● EXERCISE
Among the entries, which lines carry the string "لبنیات"? Copy each of them.

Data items
○ ○ ○ ○ ○

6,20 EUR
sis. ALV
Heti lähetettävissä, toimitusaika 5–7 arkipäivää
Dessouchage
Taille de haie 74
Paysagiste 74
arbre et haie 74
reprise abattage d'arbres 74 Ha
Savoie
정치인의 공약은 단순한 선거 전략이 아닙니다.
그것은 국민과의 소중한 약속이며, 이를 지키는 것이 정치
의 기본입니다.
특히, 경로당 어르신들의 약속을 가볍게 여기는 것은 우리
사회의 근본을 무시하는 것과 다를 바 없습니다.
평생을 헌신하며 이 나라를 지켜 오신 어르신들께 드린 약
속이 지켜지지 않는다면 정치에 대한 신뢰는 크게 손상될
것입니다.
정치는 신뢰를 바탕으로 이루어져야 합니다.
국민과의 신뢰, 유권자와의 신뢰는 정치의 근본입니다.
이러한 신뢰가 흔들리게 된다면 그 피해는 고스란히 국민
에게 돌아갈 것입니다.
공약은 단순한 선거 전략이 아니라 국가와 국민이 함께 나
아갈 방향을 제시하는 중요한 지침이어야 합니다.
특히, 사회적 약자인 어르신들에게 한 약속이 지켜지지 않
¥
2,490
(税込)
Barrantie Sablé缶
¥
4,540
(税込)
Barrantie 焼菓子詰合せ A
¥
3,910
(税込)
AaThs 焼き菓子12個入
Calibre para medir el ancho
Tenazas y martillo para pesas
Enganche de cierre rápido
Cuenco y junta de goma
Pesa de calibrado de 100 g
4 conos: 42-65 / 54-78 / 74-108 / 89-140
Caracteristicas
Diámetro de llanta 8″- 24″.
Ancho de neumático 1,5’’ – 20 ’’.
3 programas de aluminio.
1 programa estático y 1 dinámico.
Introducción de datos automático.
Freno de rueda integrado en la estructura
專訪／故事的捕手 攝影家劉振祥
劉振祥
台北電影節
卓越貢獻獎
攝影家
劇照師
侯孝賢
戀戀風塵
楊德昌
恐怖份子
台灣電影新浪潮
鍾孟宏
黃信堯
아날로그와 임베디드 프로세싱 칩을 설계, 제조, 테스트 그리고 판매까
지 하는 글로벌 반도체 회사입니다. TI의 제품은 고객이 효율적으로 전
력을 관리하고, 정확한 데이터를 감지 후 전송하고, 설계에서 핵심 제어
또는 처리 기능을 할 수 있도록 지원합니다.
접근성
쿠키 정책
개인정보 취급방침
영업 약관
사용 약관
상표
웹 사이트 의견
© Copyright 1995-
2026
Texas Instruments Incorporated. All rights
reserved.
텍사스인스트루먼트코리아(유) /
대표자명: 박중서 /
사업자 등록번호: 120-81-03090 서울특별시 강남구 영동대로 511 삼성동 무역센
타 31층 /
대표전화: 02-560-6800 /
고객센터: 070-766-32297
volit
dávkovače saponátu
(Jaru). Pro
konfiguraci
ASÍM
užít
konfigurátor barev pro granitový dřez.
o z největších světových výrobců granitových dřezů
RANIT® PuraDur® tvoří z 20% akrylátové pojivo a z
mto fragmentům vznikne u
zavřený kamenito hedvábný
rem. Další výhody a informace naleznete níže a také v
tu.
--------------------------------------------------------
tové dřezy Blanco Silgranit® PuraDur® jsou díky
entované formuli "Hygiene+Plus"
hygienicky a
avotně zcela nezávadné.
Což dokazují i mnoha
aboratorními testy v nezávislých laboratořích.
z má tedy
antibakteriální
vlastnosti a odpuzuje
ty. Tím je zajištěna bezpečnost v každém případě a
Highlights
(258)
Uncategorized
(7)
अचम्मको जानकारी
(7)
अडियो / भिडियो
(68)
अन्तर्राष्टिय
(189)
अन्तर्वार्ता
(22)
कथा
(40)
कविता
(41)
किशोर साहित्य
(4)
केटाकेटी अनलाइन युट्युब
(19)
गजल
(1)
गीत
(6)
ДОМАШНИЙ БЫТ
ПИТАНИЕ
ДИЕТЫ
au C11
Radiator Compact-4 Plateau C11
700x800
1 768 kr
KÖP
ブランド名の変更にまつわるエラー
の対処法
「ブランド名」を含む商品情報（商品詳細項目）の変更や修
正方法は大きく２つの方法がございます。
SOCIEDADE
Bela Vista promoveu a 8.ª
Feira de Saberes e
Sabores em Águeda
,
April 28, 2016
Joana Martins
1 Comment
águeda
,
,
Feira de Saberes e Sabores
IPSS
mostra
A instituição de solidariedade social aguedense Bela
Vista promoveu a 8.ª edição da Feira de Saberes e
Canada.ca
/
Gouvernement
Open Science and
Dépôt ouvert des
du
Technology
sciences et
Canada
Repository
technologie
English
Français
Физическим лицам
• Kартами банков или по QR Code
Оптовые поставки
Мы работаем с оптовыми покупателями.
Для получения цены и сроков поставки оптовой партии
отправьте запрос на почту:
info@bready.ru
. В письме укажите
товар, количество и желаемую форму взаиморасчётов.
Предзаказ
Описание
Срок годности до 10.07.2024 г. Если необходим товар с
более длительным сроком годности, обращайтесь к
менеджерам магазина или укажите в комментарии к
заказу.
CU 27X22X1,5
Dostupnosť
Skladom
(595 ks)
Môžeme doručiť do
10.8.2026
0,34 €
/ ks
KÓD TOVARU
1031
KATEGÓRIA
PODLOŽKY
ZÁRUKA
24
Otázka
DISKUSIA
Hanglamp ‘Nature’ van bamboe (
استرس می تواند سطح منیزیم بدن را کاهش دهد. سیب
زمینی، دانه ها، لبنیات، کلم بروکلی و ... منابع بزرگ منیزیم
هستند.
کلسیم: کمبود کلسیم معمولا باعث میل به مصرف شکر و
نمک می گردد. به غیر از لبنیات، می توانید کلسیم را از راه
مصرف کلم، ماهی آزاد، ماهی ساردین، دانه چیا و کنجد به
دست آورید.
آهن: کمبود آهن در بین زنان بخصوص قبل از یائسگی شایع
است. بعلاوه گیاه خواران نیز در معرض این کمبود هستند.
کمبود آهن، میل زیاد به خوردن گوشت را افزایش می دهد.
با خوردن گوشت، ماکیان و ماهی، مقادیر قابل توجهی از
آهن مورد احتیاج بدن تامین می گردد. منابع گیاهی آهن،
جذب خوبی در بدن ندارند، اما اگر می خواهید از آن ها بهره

○ ○ ○ ○ ○

● EXERCISE SOLUTION
زمینی، دانه ها، لبنیات، کلم بروکلی و ... منابع بزرگ منیزیم
نمک می گردد. به غیر از لبنیات، می توانید کلسیم را از راه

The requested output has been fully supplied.